状況はいまいちよく分からないが、そちらの可愛いお嬢さんだって悪気があった訳ではないだろう?」
局長である近藤に諭されさすが言い返す事が出来なくなり、思わず言葉を詰まらせる山崎。
(悪気がない!?どう見たって悪意の塊だコイツは!!)
口には出さずに、心の中で悪態をつきながら横目でリンを睨みつける。
リンはそんな山崎の様子を見て、ピンと来た。
近藤は山崎にとって全く頭が上がらない存在なのだ。
しかも山崎は近藤の事を『局長』と呼んでいた。
局長と言うからには新撰組内の権力者であることがうかがえる。
ということは近藤にむやみやたらに逆らえる者は、組内にはそうそういないということだ。

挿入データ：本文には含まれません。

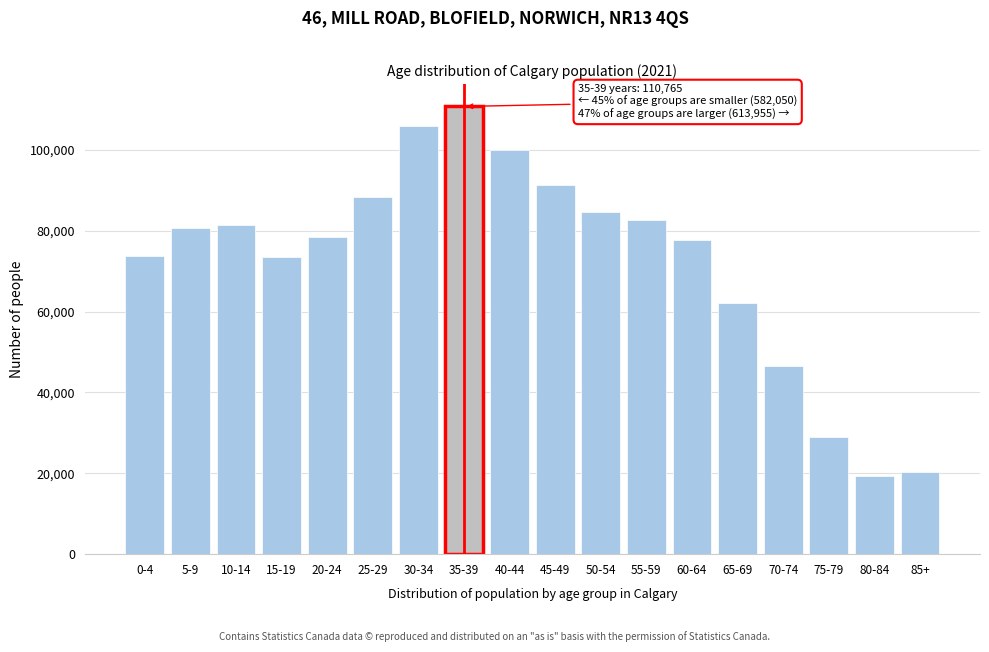

What is the label of the 8th bar from the right?

50-54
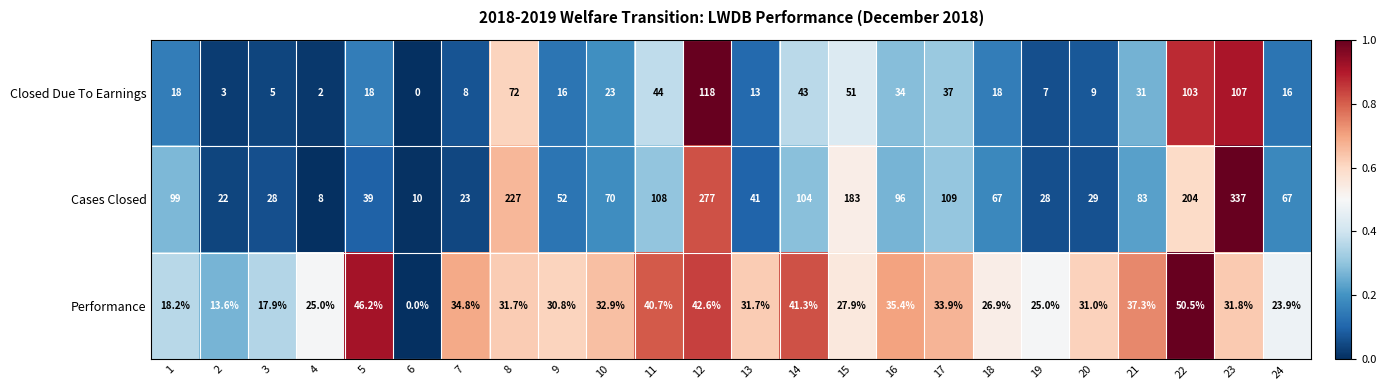

At how many categories does at least one series exceed 0?

24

リンは二人に見えないように軽く俯いて、ニヤける口を袖で隠す。
(こ、これは使えますっ!!
この近藤というお方に取り入って新撰組入りを許して頂けたら、それは実質組の決定になるのでわっ?!
そうなればススムちゃんだって、リンをおいそれと追い出せなくなります!!
……ふふ、うふふふふふ)
自分のナイスな作戦に、心の中で含み笑いをする。
そうと決まれば即決行である。
リンは潤んだ目を近藤の方へと向けた。